I ordered "The Heraclitus Seminar", perhaps naively, in order to gain a better understanding of Heraclitus and his Metaphysics--I came away from the ordeal completely dumbfounded. This is partially my own fault--I knew going in that Heidegger makes for difficult reading, and that his precipitous works are, almost without exception, extremely abstruse. As such, his books require great dedication and patience. This, I was prepared for. However, I came to an impasse with the book almost immediately. This resulted from the multitude of passages that were written, within the body of the text, in Attic Greek--with *no* translations. (no kidding)

This one is better left for the later grad students and/or their profs--that is, unless you happen to be an extremely patient novice, who can read Greek without a lexicon, and who has a penchant for Heideggarian analysis of the pre-Socratics.

A Great Intro. to Difficult Thinking
Martin Heidegger's special intellectual relationship with the Presocratics is often discussed as if the German philosopher was some sort of romantic originalist or nostalgist. But Heidegger always insisted that the point about going back to Heraclitus, Parmenides and rest was not to recover the specific contents of their thought (or, worse, to wallow in their supposed primitive "purity"), but to recapture the spirit of their efforts to "think the question of Being." You won't find a better presentation of this - or a more candid glimpse of Heidegger as a working philosopher - than in this text. It presents the record of a seminar on Heraclitus conducted by Heidegger and the German scholar Eugen Fink in the late 1960s. Heidegger's discussion of specific Heraclitian texts makes for difficult reading but is, generally speaking, quite lucid. And the dialog with Fink and student participants is eye-opening. (Heidegger's pronouncements are by no means always taken as Gospel!) Most important, in spite of their rather recondite subject matter, these seminar records wonderfully illuminate Heidegger's own philosophical development in the last two decades of his life. Although this book does require familiarity with Heidegger's work and somewhat unique philosophical terminology, as well as familiarity with the history of philosophy generally, I wouldn't call it a text "for specialists only." Unless, of course, all readers of philosophy are specialists! And it does provide a welcome corrective to current "New Age" tendencies to view Heraclitus and the other Presocratics as authors of quasi-religious wisdom manuals.
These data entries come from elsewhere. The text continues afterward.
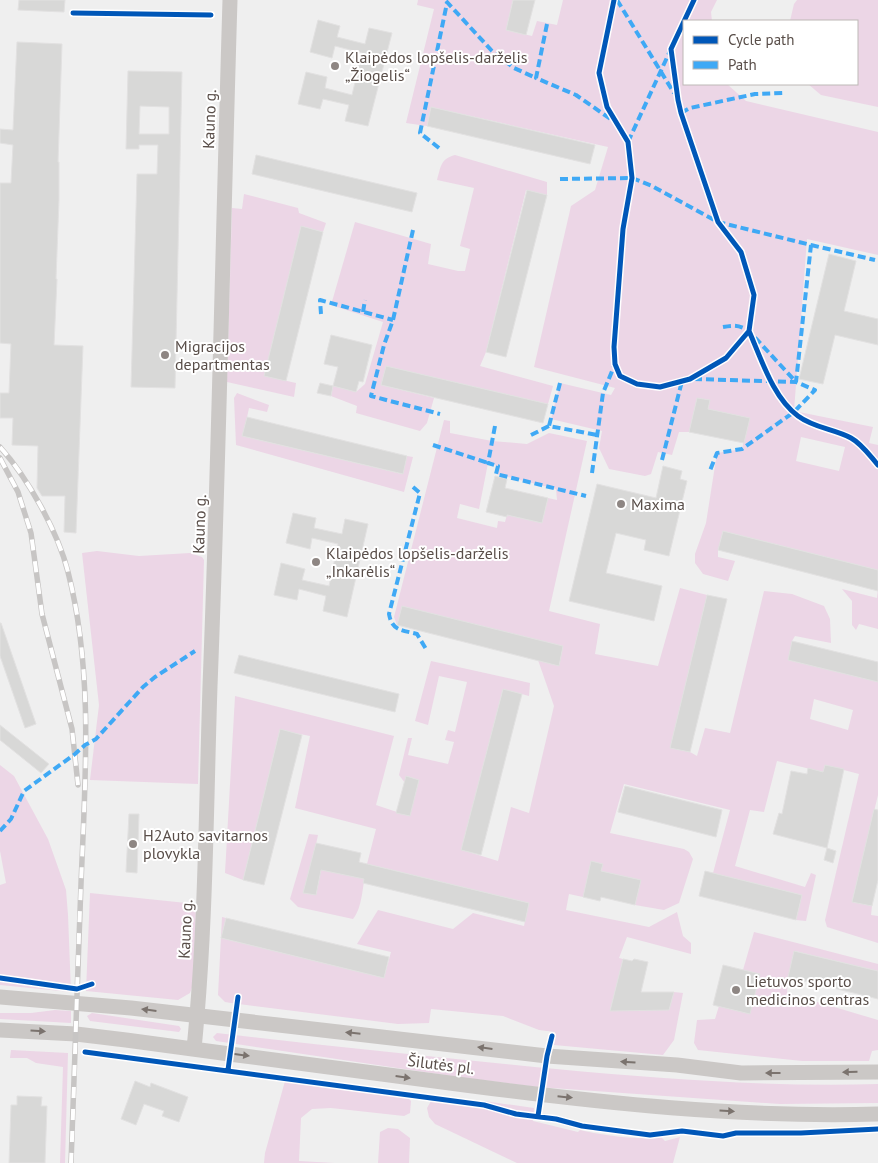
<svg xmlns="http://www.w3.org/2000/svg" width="878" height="1163" viewBox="0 0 878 1163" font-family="'PT Sans',sans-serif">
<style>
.green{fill:#ecd6e6;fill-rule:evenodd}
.building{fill:#d8d8d7;stroke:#e2e1e1;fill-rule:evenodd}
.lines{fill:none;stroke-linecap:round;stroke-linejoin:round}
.major{stroke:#cbc8c6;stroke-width:15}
.rail-casing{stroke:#c7c5c4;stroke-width:5.5}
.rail{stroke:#fff;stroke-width:4;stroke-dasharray:11;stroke-linecap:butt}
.quiet{stroke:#3fa9f5;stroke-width:4;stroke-dasharray:8 4;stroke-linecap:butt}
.cycleway-casing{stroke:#fff;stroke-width:8}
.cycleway{stroke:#0057b8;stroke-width:5}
.oneway{fill:#7b736e}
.poi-dot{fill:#8e8683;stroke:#fff;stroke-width:2}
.labels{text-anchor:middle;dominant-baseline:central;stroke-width:4;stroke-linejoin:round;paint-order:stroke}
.poi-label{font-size:16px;fill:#594e49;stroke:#fff;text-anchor:start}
.street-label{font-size:16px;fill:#594e49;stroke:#fff}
</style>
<rect width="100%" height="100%" fill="#efefef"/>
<!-- green -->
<path class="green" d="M 418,0 L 513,0 L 506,30 L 532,36 L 537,21 L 557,25 L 563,0 L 717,0 L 711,12 L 712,21 L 684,21 L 684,84 L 727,84 L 746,101 L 878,132 L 878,255 L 807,239 L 794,411 L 873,427 L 869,443 L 878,445 L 878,570 L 723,531 L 718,550 L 718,557 L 735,561 L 728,581 L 703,574 L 695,563 L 695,554 L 706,523 L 717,453 L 742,449 L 749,418 L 708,409 L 710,400 L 697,398 L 689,432 L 679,432 L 672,455 L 658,452 L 651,474 L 645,476 L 609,469 L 599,448 L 602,431 L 551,419 L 560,383 L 611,395 L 615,388 L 534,367 L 571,206 L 595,190 L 608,147 L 431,107 L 427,126 L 406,123 L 434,9 L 417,5 ZM 801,437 L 845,447 L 839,471 L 796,461 Z
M 797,0 L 878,0 L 878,107 L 821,95 L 808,84 L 857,84 L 857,21 L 790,21 L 794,4 Z
M 455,155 L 547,182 L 547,195 L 526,190 L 486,352 L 480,366 L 553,386 L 548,404 L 386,366 L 381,385 L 434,398 L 427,423 L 420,431 L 356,413 L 357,406 L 331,396 L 333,386 L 356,392 L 365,384 L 383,322 L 331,305 L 355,222 L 431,244 L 428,264 L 458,271 L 465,271 L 470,249 L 460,246 L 474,188 L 437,180 C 441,167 440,159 455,155 Z
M 244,194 L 298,208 L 299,213 L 326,223 L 323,232 L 302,226 L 265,376 L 296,383 L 294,397 L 227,382 L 232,208 L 242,209 Z
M 237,393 L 269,405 L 267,412 L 249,408 L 243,436 L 402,474 L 407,456 L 413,457 L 404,492 L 236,445 L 234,398 Z
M 444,420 L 450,421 L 450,433 L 492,441 L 527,444 L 549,433 L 587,441 L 549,611 L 600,624 L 595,654 L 658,666 L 680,588 L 707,595 L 670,748 L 690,752 L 697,756 L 705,728 L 730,733 L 764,591 L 792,594 L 824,606 L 830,619 L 831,643 L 795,636 L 792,641 L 878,682 L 878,795 L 852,901 L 872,906 L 871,915 L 878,916 L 878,943 L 827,927 L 825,920 L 859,774 L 825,765 L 823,772 L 777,761 L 764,812 L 750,810 L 735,866 L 805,887 L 811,873 L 816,875 L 806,921 L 796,920 L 802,895 L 713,873 L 730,810 L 624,784 L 610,833 L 684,849 L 689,852 L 693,859 L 679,903 L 664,910 L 635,905 L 641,880 L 601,871 L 602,864 L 592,861 L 583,897 L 569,894 L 566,910 L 649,927 L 677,912 L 683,936 L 691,943 L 691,954 L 627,937 L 619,958 L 623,959 L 610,1010 L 669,1010 L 674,992 L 683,993 L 674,1040 L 663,1055 L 554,1045 L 555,1032 L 539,1030 L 503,1016 L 431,1009 L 429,1023 L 398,1024 L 231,1003 L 225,1002 L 218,995 L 222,917 L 226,918 L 221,938 L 384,978 L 391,952 L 357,944 L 378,910 L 453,929 L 473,913 L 524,926 L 529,903 L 368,864 C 362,880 364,906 353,919 L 298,907 L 290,899 L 309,834 L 318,835 L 311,867 L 355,877 L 359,862 L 367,864 L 376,829 L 295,808 L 310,736 L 280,730 L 243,880 L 225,873 L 235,696 L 394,736 L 376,805 L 409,816 L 419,780 L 407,776 L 405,783 L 399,775 L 408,738 L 412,738 L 408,755 L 448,764 L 454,742 L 445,740 L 448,730 L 455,732 L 467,682 L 439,676 L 428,725 L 415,721 L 431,661 L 530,683 L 529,696 L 503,689 L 462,850 L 498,861 L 511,807 L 529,813 L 554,706 L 538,660 L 559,665 L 563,647 L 402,606 L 397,625 L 394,617 ZM 488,463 L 497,466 L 496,474 L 556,489 L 557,500 L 548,498 L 542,523 L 507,515 L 505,522 L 498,521 L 497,528 L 457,518 L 460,504 L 479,509 ZM 814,699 L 853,710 L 848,730 L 810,719 Z
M 97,551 L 139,556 L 190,553 L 202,557 L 204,560 L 198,784 L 90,780 L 99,705 L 82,553 Z
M 842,589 L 877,598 L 878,589 L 878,629 L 859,624 L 856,630 L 852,625 L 852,601 Z
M 0,765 L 14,776 L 48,839 L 66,890 L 68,915 L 71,992 L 0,985 L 0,885 L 6,883 L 0,851 Z
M 90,893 L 196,904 L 194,982 L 190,993 L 178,1000 L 86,991 Z
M 754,932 L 878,964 L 878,971 L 795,951 L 788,977 L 787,993 L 878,1020 L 878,1050 L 872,1051 L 869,1061 L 802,1061 L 698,1050 L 694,1043 L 697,1020 L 715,1019 L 719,1006 L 750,1014 L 743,970 Z
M 55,1010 L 71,1011 L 71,1023 L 0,1019 L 0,1013 L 31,1013 Z
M 92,1013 L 179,1026 L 181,1029 L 179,1032 L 90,1021 L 87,1016 Z
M 217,1033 C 330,1046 443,1058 556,1069 C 664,1079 770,1087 878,1084 L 878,1103 L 780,1104 L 538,1087 L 465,1078 L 216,1041 L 213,1037 Z
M 11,1050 L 68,1053 L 65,1163 L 60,1163 L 63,1067 L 36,1063 L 27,1058 L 10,1058 Z
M 285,1081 L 407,1097 L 411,1101 L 410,1113 L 404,1116 L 331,1108 L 312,1109 L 301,1118 L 299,1161 L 335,1163 L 264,1163 L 265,1153 Z
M 431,1101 L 483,1108 L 484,1101 L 534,1108 L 533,1121 L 578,1132 L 580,1130 C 601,1135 641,1141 661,1137 L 665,1141 L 680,1137 L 673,1163 L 517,1163 L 435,1124 L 429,1117 L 427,1108 Z
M 388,1128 L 398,1129 L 410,1138 L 409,1163 L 378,1163 L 380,1132 Z"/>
<!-- building -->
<path class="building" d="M 19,0 L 65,0 L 64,12 L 18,10 Z
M 513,0 L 535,0 L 526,35 L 506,30 Z
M 318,20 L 340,26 L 337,37 L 365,44 L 369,28 L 392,33 L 368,126 L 345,121 L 349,105 L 323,99 L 320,109 L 298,104 L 306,72 L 327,77 L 325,88 L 352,95 L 362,53 L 335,46 L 332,58 L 310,52 Z
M 17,42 L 62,44 L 58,162 L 59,162 L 59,200 L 56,279 L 57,279 L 54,345 L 83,346 L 76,533 L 64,532 L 65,496 L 42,496 L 37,488 L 38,446 L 12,445 L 13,418 L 0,418 L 0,393 L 9,393 L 11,344 L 0,343 L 0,183 L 11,183 L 13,145 L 0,143 L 0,129 L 13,130 Z
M 128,71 L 182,72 L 175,388 L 131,387 L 137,174 L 157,174 L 158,145 L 139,145 L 139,149 L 126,149 ZM 140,106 L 169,107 L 169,134 L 139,134 Z
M 431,107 L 595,145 L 590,164 L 427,126 Z
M 256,155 L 417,193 L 412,212 L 252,174 Z
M 527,190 L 547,195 L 506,357 L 486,352 Z
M 301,226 L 323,232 L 286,381 L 264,376 Z
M 829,254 L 856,261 L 844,311 L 878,319 L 878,345 L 835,335 L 823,384 L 799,379 Z
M 331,335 L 372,345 L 363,382 L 359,381 L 356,392 L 333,386 L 331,396 L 317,393 L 320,383 L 333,386 L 338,367 L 324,364 Z
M 386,366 L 548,404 L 543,423 L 381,385 Z
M 697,398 L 710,400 L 708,409 L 750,418 L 744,443 L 689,432 Z
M 247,417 L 407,456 L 403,474 L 242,436 Z
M 663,466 L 682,471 L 680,479 L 687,481 L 669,556 L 644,550 L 646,540 L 616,533 L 606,573 L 662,586 L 654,621 L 569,601 L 597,484 L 656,498 Z
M 495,476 L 507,479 L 505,488 L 548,498 L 542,523 L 507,515 L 507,517 L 486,512 Z
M 293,513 L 316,518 L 314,528 L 342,534 L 345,519 L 368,524 L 347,617 L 323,611 L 326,596 L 299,589 L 297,600 L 274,595 L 281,563 L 305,569 L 302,580 L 329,586 L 338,544 L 312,538 L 310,549 L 286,543 Z
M 723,531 L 878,570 L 878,591 L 718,550 Z
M 707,595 L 727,599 L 690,752 L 670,748 Z
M 402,606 L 563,646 L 559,666 L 397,625 Z
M 0,623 L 1,623 L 36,724 L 25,728 L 0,656 Z
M 792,641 L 878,662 L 878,682 L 788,660 Z
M 239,655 L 399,694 L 395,712 L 234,673 Z
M 503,689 L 522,694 L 481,855 L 461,850 Z
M 0,725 L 49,764 L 41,773 L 0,740 Z
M 280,729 L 302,735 L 264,885 L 243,880 Z
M 825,765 L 844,769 L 827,848 L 773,834 L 779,813 L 782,814 L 791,771 L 807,774 L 808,768 L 823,772 Z
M 406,776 L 419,780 L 410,816 L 396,813 Z
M 625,786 L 722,810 L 716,837 L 618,812 Z
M 874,809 L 878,810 L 878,880 L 872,906 L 852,902 Z
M 129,814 L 139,814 L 137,873 L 126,872 Z
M 316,843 L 361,853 L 359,862 L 529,903 L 525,922 L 363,883 L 364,879 L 321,870 L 316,895 L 303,893 Z
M 827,848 L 836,851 L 833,863 L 824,860 Z
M 591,861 L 603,864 L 601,871 L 641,880 L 635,905 L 601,897 L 600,901 L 583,897 Z
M 705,871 L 802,895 L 796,920 L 699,896 Z
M 226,918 L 389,957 L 384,978 L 221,938 Z
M 794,951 L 878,971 L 878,999 L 788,977 Z
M 623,959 L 632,961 L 634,959 L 648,962 L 641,992 L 674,992 L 669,1010 L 610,1011 Z
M 723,965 L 760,974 L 750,1014 L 713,1005 Z
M 135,1081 L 150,1087 L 151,1083 L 188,1097 L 179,1122 L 162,1116 L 164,1111 L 144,1104 L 136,1125 L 121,1119 Z
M 17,1096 L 42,1097 L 41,1106 L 47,1106 L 45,1163 L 9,1163 L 11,1105 L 17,1105 Z"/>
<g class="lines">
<!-- major -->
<path class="major" d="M 0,997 L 131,1008 L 547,1056 L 677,1065 L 741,1073 L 878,1072
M 0,1030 L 76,1034 L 126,1040 C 239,1055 352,1071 465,1085 C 602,1103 740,1118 878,1114
M 194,1049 C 206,928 206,807 210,686 C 219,457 223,229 230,0"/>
<!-- rail casing -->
<g class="rail-casing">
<path id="rail" d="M 0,447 C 28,478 58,532 68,572 C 94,673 85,781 81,884 C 77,977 75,1070 71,1163
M 0,458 L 18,492 L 31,533 L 42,614 L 72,729 L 78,785"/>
</g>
<!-- rail -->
<use href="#rail" class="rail"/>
<!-- quiet -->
<path class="quiet" d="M 617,0 L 674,93
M 446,1 L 492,51 L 514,68 L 536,78
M 547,24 L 536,78 L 576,95 L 612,120
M 681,113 L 690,108 L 755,94 L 783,93
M 628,142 L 670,51
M 439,148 L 420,133 L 447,3
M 560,179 L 632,178 L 652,186 L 718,222 L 811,245 L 796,382 L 815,390 L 794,412 L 742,449 L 717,453 L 709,473
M 413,230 L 393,320 L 384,345 L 371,396 L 440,414
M 811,245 L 875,260
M 363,312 L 365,300
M 321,314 L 320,300 L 393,320
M 723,327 C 734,325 739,325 749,331 L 796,382
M 694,379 L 796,382
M 560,383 L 549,426 L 597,435
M 495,426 L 488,463 L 498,466 L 496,474 L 586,496
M 531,435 L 549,426
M 433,445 L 488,463
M 662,460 L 682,381
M 592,473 L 603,393 L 615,364
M 413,487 L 420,493 L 389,614 C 392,631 402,630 417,634 L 426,649
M 0,831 L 11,819 L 24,791 L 75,754 L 85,745 L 96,739 L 143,687 L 155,677 L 195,651"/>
<!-- cycleway casing -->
<g class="cycleway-casing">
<path id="cycleway" d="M 614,0 L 599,73 L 607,107 L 628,142 L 632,178 L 623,229 L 614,347 L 615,364 L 620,376 L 637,384 L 660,387 L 690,379 L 726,358 L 749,331 L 754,295 L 741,252 L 718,222 L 681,113 L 678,100 L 671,49 L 694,0
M 73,13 L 211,15
M 749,331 C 761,358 773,398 798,416 C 814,428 834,429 851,438 C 862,444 870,456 878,465
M 0,978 L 77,989 L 92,984
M 85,1052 L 484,1105 L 516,1114 L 556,1119 L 582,1126 L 650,1135 L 682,1131 L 723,1136 L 736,1133 L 801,1133 L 878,1129
M 228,1070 L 238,997
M 538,1116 L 547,1056 L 552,1036"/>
</g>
<!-- cycleway -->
<use href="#cycleway" class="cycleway"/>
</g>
<!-- one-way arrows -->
<defs><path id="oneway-solid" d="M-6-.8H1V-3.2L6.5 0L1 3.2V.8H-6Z" transform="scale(1.25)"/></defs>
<g class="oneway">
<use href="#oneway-solid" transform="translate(149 1010) rotate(-173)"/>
<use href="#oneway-solid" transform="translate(38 1031) rotate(4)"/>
<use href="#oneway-solid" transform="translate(353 1033) rotate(-174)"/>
<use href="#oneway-solid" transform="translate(485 1048) rotate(-173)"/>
<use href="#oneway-solid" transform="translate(242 1055) rotate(7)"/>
<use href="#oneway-solid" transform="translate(628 1062) rotate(-176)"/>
<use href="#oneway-solid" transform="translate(850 1072) rotate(179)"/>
<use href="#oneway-solid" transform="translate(773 1073) rotate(180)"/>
<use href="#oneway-solid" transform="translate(403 1077) rotate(8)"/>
<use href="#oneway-solid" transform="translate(565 1097) rotate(6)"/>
<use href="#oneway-solid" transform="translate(727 1111) rotate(3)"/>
</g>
<!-- markers -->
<g class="poi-dot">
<circle cx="335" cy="66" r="5"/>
<circle cx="165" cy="355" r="5"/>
<circle cx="621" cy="504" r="5"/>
<circle cx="316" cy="562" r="5"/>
<circle cx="133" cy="844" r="5"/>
<circle cx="736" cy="990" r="5"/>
</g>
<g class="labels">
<!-- poi labels -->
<g class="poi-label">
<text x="345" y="57">Klaipėdos lopšelis-darželis<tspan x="345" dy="18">„Žiogelis“</tspan></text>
<text x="175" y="346">Migracijos<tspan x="175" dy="18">departmentas</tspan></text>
<text x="631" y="504">Maxima</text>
<text x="326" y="553">Klaipėdos lopšelis-darželis<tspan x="326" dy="18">„Inkarėlis“</tspan></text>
<text x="143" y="835">H2Auto savitarnos<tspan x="143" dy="18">plovykla</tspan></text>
<text x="746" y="981">Lietuvos sporto<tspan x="746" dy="18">medicinos centras</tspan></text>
</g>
<!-- street labels -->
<g class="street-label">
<text transform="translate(209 119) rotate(-88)">Kauno g.</text>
<text transform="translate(199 524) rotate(-88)">Kauno g.</text>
<text transform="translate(185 929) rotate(-87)">Kauno g.</text>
<text transform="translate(441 1064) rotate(7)">Šilutės pl.</text>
</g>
</g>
<!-- legend -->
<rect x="683" y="20" width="175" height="65" fill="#ffffff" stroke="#bdb8b6"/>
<rect x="693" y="36" width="25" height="8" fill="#0057b8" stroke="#bdb8b6"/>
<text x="728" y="45" font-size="15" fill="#594e49">Cycle path</text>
<rect x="693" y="61" width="25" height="8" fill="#3fa9f5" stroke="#bdb8b6"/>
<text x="728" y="70" font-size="15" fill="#594e49">Path</text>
</svg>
No dumbing-down here; just a tough confrontation with difficult material!

Heidegger Freaked
In terms of personal experiences, Heidegger is most revealing on page 5, in the first session of a seminar in the winter semester of 1966-67, when he mentions in his third comment to the participants, "Suddenly I saw a single bolt of lightning, after which no more followed. My thought was: Zeus." This experience is a link to the antiquity also experienced in the Biblical book of Job, in the speech of Elihu, at Job 36:27-33 and Job 37:3-24, leading up to the speeches of Yahweh. By page 7 of this translation of the seminar, Heidegger is demonstrating his link with "Fr. 1" of Heraclitus by quoting more than five lines in the original ancient Greek. Those who would prefer to know the English are given the Diels version in Note 3 on page 163. I find that Note 4, the Diels translation of Fragment 7, quoted (in Greek) by Eugen Fink in the second session of these seminars, is a bit easier for me to understand. The Glossary on pages 166 to 169 is a great guide to the Greek words for the major topics in this book. There is no index, but the approach being pursued in the fashion of this book could hardly gain any clarity by an attempt to locate the ideas in this book by any system related to page numbers. My comment on this reflects Heidegger's reaction to a participant who noted that the first philosophical dictionary didn't occur until Aristotle. (p. 7) Before things were sorted out, Heraclitus was trying to communicate something in Fr. 11 about "Everything that crawls . . ." (p. 31). The excitement picks up on page 32, when Fink quotes a poem by Holderlin called "Voice of the People."